Com o lançamento da CF 2008, o governo deixou explícito que não vai entrar em choque com a Igreja. Um representante enviado por Lula ao evento disse que o aborto não era assunto do governo. O teólogo petista Gilberto Carvalho disse à Folha que “quanto mais informação, mais educação, melhor. É por isso que o governo apóia abertamente essa campanha”.

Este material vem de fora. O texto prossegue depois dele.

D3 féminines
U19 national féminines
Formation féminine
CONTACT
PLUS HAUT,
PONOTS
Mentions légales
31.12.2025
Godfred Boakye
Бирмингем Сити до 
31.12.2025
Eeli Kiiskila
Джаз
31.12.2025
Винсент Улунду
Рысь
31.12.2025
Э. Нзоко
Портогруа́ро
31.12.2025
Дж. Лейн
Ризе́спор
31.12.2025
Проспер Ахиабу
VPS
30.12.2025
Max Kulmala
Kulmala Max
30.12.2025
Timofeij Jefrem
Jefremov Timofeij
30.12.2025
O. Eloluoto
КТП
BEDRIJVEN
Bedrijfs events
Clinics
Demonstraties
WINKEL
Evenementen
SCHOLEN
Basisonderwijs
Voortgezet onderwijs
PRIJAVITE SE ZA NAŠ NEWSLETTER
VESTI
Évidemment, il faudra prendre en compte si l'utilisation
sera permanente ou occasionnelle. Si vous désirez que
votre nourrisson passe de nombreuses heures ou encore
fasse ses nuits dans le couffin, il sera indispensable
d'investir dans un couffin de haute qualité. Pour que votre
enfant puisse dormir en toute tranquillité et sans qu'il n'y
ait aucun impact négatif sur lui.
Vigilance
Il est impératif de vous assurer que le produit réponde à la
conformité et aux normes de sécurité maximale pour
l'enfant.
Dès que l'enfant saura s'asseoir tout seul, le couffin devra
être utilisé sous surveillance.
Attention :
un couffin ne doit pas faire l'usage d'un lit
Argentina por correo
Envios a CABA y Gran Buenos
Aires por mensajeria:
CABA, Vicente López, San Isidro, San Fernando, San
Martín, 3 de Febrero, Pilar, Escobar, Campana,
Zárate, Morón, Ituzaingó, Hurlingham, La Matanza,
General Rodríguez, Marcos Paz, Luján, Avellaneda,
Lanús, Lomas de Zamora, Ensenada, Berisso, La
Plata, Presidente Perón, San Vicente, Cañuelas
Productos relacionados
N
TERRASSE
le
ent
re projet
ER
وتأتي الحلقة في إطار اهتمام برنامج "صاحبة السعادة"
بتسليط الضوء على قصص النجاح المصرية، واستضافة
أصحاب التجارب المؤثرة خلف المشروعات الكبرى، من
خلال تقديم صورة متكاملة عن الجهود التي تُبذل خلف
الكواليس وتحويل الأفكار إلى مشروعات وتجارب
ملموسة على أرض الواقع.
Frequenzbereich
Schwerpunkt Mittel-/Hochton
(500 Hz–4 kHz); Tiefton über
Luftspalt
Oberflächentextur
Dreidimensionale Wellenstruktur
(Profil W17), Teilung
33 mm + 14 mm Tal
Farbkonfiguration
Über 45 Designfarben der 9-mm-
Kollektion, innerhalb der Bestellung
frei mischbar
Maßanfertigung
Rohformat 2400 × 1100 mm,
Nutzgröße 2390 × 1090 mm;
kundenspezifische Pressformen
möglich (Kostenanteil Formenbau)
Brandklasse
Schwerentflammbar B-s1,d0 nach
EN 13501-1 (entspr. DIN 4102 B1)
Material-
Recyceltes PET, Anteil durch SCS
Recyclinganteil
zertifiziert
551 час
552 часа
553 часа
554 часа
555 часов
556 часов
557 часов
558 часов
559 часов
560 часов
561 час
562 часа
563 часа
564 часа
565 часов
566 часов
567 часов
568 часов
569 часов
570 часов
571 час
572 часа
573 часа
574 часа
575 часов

Para Janaína Rodrigues, professora e representante da Conlutas, é impossível legalizar o aborto se não houver investimento público em saúde, políticas de orientação sexual e distribuição gratuita de contraceptivos. “Ele [Temporão] é a favor da legalização do aborto apenas na aparência, porque é parte do governo”, disse. Ela explicou que “se não investir, se não houver políticas públicas específicas para as mulheres, é impossível legalizar”.

Comprar a briga
Para as mulheres trabalhadoras e pobres, essa campanha é um ultraje. Falar em defender a vida é hipocrisia quando milhões não têm acesso a uma orientação sexual adequada, a métodos contraceptivos e a uma saúde pública gratuita de qualidade.

A saída, nesse caso, é a organização das mulheres e da classe trabalhadora. O movimento em defesa da legalização conta, inclusive, com as Católicas pelo Direito de Decidir (CDD), que não se submetem ao atraso e ao ataque da Igreja.

Em reposta à CF 2008, as CDD lançaram um manifesto. No texto, elas afirmam que “defender a vida é criar condições para que se realize o direito a uma vida sem violência, sem desigualdade de nenhuma ordem, sem opressão, sem exploração, sem medo, sem preconceitos”.

As católicas questionam: “Pode-se afirmar a defesa da vida e desrespeitar o princípio fundamental à realização de uma vida digna e feliz, que é o direito de decisão autônoma sobre o próprio corpo? Condenar as mulheres a levar adiante até mesmo uma gravidez resultante de estupro, a não interromper uma gravidez que coloca a vida delas em risco, ou cujo feto não terá nenhuma condição de sobreviver?”.

Para Janaína Rodrigues, professora e membro da Coordenação Nacional de Lutas (Conlutas), “a Campanha da Fraternidade é um exemplo de atrelamento entre o Estado e a Igreja na defesa dos projetos da burguesia e do governo, dos projetos políticos neoliberais”. Ela ressaltou que o aprofundamento da privatização da saúde pública e o seu conseqüente sucateamento, são os principais responsáveis pela situação de miséria em que se encontram mulheres e crianças.

“A culpa é sempre das mulheres, a Igreja e o Estado se utilizam arcabouços morais para penalizar as mulheres”, disse Janaína.

Agora, mais do que nunca, torna-se necessária a união das mulheres e da classe trabalhadora para contraporem-se a essa campanha ofensiva e atrasada. Defender a legalização do aborto é defender a vida e o direito das mulheres de arbitrarem sobre o próprio corpo.